**Estratto del testo**
++++++++++++++++++++

EX MINISTRO BRAMBILLA, LA PROCURA DI MILANO CHIEDE L’AUTORIZZAZIONE A PROCEDERE

MILANO – La vicenda riguarda la nota inchiesta sul presunto uso di un elicottero dei carabinieri da parte dell’allora ministro al turismo Michela Vittoria Brambilla nel 2009 e 2010. Oggi la Procura della Repubblica di Milano ha inviato alla Camera la richiesta di autorizzazione a procedere nei confronti dell’onorevole lecchese, per poterla processare.  L’accusa e’ di peculato e di abuso di ufficio.

I fatti contestati riguardano due episodi: uno il 9 dicembre 2009 e l’altro il 13 marzo 2010. La notizia è stata diramata ai media dall’agenzia Dire.

In realtà si tratta di un colpo di scena perché il 13 dicembre il Pm aveva chiesto l’archiviazione del caso al Tribunale dei Ministri per le indagini preliminari. E il primo a meravigliarsi dell’arrivo a Roma del fascicolo è Ignazio La Russa, presidente della Giunta per le autorizzazioni che esaminerà il fascicolo la prossima settimana.

Partite da una denuncia di un cittadino piemontese che aveva allegato una copia del giornale “Il Fatto Quotidiano del 9 novembre 2010, in cui compariva l’articolo intitolato “Brambilla, il ministro preferisce l’elicotterò“, le indagini riguardano i viaggi andata e ritorno da Calolziocorte verso Piazzola sul Brenta (Padova) e verso Rimini. Secondo l’accusa l’allora ministro avrebbe dovuto usare l’auto blu con autista e non un mezzo predisposto anche per il servizio antincendio e come ambulanza. Già allora infatti erano entrate in vigore delle regole restrittive volute da Berlusconi stesso, che aveva limitato il ricorso agli elicotteri da parte dei membri del Governo.

++++++++++++++++++++

**Coordinate dei punti chiave della posa**

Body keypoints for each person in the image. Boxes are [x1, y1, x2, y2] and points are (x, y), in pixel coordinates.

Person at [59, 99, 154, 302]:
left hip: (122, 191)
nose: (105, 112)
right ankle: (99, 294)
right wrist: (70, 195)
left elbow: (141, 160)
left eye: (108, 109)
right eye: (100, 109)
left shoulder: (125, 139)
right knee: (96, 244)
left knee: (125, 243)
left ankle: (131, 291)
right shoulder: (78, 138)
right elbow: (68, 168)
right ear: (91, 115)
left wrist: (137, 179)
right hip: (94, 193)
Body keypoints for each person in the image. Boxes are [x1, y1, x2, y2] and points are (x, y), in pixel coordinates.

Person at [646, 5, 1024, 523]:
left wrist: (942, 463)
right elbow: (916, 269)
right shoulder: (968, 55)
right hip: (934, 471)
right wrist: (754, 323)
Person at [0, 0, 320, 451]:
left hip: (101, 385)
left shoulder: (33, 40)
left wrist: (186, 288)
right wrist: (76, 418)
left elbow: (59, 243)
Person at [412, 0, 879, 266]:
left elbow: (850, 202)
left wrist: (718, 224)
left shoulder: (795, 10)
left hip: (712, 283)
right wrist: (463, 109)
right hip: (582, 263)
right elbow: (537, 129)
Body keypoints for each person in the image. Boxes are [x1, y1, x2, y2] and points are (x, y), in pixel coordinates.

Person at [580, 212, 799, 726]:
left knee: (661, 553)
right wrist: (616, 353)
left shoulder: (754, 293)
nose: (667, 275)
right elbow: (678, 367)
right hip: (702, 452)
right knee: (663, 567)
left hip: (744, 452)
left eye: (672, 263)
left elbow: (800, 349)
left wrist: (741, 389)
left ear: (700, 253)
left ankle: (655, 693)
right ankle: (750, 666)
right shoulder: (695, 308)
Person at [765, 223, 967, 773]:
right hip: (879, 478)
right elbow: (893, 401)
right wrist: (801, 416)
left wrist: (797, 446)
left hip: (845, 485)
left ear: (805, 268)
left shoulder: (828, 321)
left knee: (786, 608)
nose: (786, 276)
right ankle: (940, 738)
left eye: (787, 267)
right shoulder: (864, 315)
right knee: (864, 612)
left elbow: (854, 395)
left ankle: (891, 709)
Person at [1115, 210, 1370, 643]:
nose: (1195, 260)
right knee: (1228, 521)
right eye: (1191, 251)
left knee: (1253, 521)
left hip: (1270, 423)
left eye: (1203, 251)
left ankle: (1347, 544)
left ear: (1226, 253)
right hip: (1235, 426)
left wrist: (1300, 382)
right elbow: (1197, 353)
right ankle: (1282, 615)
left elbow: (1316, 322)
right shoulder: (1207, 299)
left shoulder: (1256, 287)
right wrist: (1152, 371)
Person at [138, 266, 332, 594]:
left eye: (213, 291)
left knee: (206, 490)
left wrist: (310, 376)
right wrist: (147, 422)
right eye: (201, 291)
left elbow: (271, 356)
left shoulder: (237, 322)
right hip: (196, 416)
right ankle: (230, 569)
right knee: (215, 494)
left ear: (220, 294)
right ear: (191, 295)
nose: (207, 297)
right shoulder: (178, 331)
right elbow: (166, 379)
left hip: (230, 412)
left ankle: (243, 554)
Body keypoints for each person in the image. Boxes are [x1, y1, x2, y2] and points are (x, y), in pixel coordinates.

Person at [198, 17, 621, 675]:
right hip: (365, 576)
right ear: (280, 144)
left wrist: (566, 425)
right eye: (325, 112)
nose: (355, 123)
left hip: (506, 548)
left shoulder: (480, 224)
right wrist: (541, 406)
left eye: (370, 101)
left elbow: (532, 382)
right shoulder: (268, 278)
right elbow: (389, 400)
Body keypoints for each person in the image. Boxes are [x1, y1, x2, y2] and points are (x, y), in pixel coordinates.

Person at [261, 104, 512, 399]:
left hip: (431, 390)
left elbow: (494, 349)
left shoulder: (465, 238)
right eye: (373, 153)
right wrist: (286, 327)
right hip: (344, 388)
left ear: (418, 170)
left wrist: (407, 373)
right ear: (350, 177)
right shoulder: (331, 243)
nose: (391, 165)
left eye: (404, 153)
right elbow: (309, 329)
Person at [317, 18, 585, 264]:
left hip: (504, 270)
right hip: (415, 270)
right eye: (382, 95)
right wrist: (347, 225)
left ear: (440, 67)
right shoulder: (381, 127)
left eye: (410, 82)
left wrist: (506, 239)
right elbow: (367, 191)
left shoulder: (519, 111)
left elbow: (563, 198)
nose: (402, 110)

++++++++++++++++++++

**Istruzioni di lavoro**
A. Riproduci fedelmente il passo dell'articolo sul caso Brambilla da "EX MINISTRO BRAMBILLA, LA" a "media dall’agenzia Dire.".
B. Secondo l'articolo sul caso Brambilla, di quali reati è accusata l'ex ministra?

**Elenco delle soluzioni**
A.
EX MINISTRO BRAMBILLA, LA PROCURA DI MILANO CHIEDE L’AUTORIZZAZIONE A PROCEDERE

MILANO – La vicenda riguarda la nota inchiesta sul presunto uso di un elicottero dei carabinieri da parte dell’allora ministro al turismo Michela Vittoria Brambilla nel 2009 e 2010. Oggi la Procura della Repubblica di Milano ha inviato alla Camera la richiesta di autorizzazione a procedere nei confronti dell’onorevole lecchese, per poterla processare.  L’accusa e’ di peculato e di abuso di ufficio.

I fatti contestati riguardano due episodi: uno il 9 dicembre 2009 e l’altro il 13 marzo 2010. La notizia è stata diramata ai media dall’agenzia Dire.

B. Di peculato e di abuso di ufficio.